Servo Hardware Issue (Least Probable): While less likely, there’s a very small chance the servo itself might have a minor issue that prevents it from reliably moving at startup, although this is usually accompanied by other erratic behavior.
- Solution: Test with a different servo if you have one available. This helps rule out the possibility of a hardware problem with the specific servo you’re currently using.

Step-by-Step Troubleshooting

To systematically diagnose and fix the issue, try these steps in order:

Power Check: Ensure your servo has adequate power.
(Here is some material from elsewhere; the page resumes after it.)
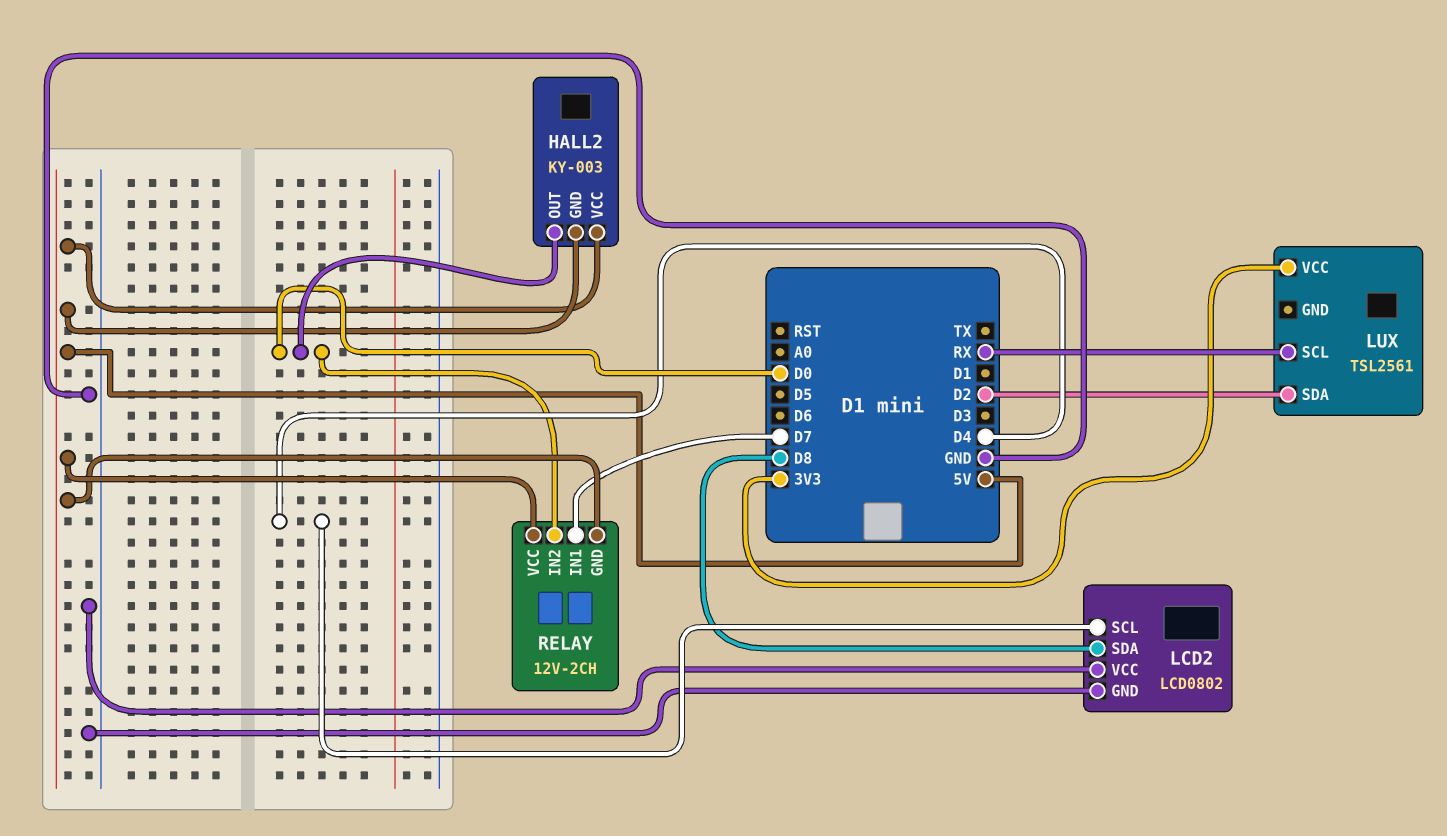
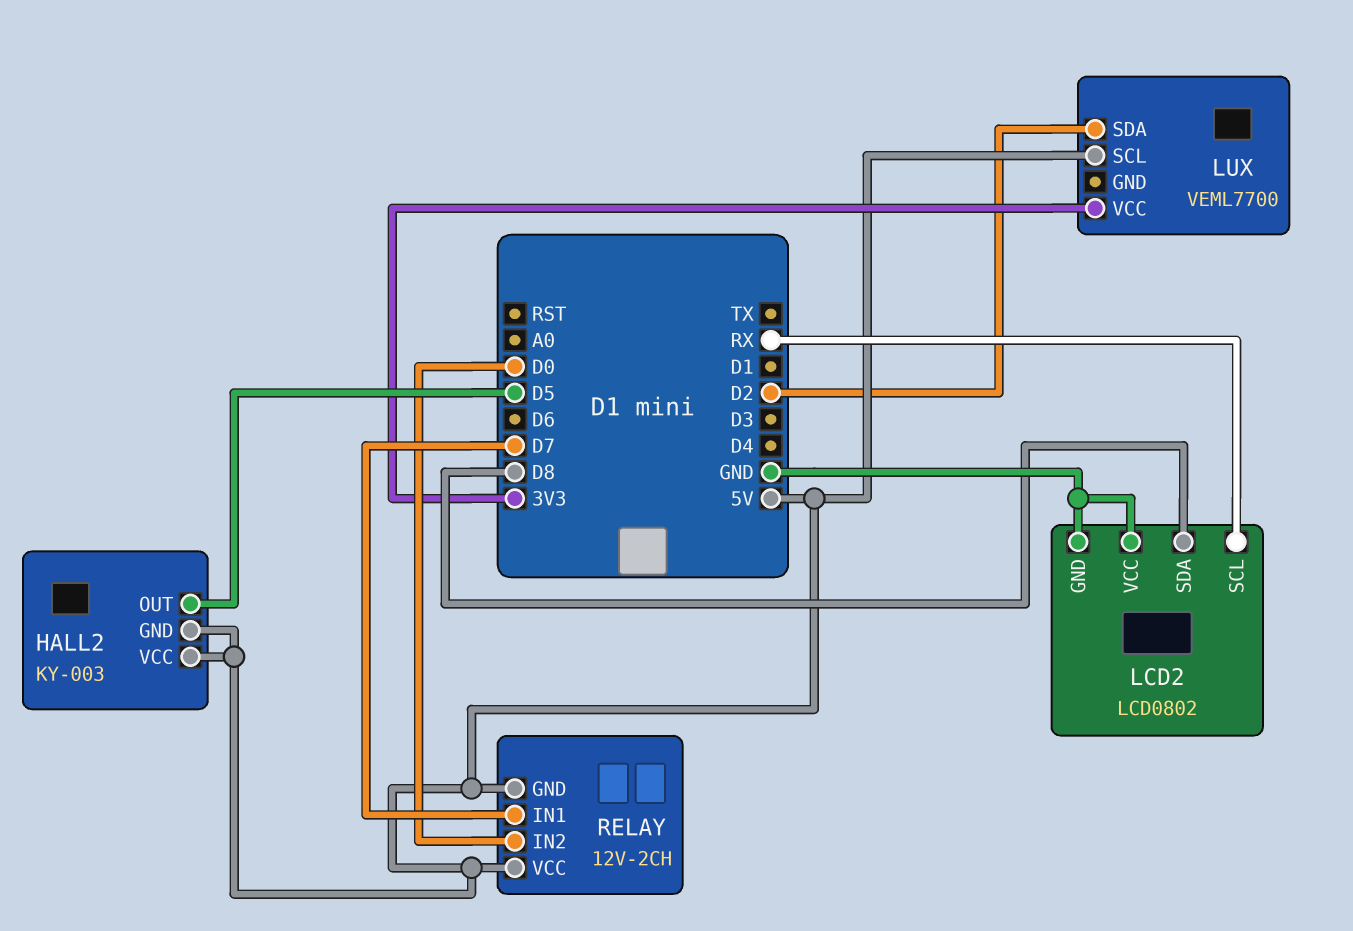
HALL2 pin OUT: D0 -> D5
LCD2 pin SCL: D4 -> RX
LUX: TSL2561 -> VEML7700
LUX pin SCL: RX -> 5V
Use a separate power supply if necessary.
attach() Placement: Move servo1.attach(YPVS); to the very beginning of setup().
Simplified setup(): Simplify your setup() function as shown in the “Solution 3” code example above.
Basic ServoTimer2 Example: Test a very basic ServoTimer2 example code to confirm basic servo operation and wiring.
Library Documentation: Review the ServoTimer2 library documentation for any startup-related information.
Servo Swap: If possible, test with a different servo.

By systematically working through these steps, you should be able to pinpoint the reason why your servo isn’t performing the startup “cleaning process” and get it working reliably on Arduino reset.

Let me know the results of these troubleshooting steps, and we can further refine the solution!